What challenges do you currently see in today’s threat landscape?

A big area of concern in the consumer threat landscape is social engineering attacks, particularly those associated with the abuse of trusted services. We see a lot of attacks that leverage legitimate and reputable platforms. While the route of the attack is legitimate, the content delivered is not, leading to potential identity theft or fraudulent transactions.

How does McAfee address these social engineering attacks?

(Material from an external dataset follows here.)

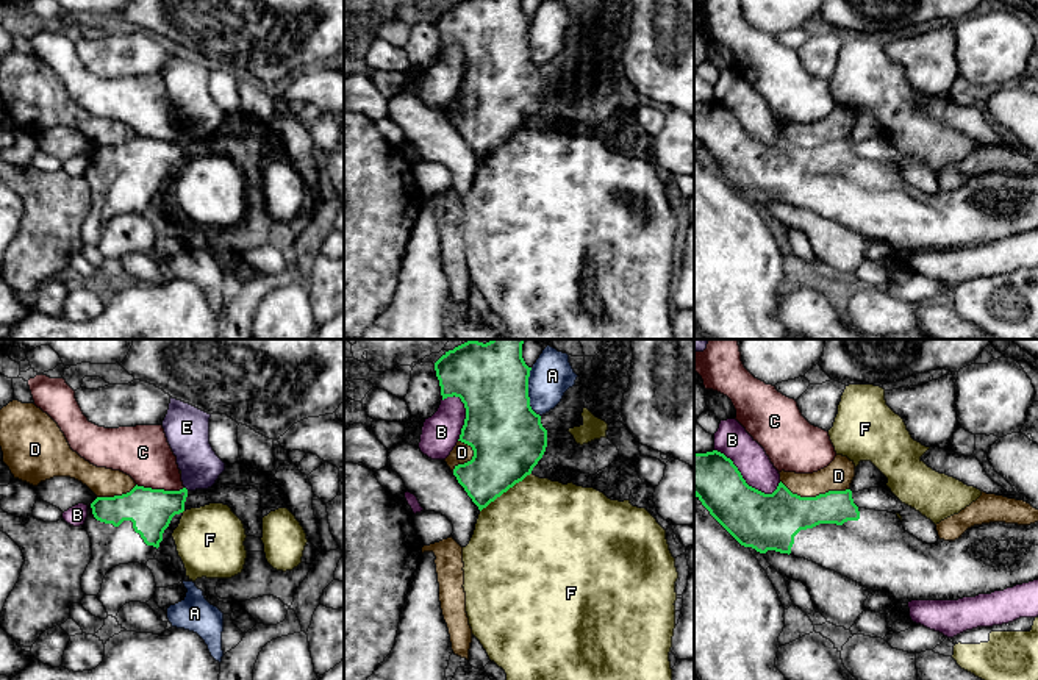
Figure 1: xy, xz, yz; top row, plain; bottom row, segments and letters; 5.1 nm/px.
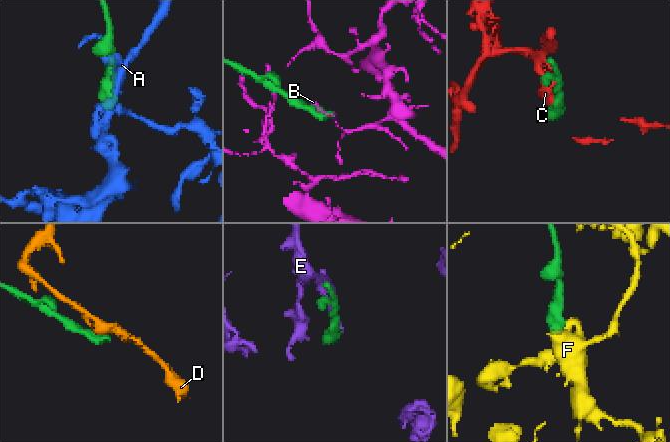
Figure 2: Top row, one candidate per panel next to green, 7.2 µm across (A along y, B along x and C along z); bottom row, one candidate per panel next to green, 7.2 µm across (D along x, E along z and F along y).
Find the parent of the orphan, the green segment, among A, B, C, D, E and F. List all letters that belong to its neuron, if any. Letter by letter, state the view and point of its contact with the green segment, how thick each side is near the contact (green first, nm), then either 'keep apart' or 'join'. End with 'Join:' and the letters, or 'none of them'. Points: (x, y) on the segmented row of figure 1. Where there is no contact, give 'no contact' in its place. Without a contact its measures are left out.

There are a number of routes that McAfee is following, each of which layer up to help protect our customers. These include customer education, policy-based coverage, as well as more contextual and granular protection. For example, we are educating our customers that they will never receive an email from McAfee telling them how many viruses their system is infected with and how they can use our products to check their system health. Policy and contextual-based coverage shut down vectors of attack, such as blocking executable and script email attachments, preventing Microsoft Word from running Powershell commands, and detecting other similar behaviours that legitimate processes do not do in a consumer environment.

Thank you very much for these very interesting insights, Paul!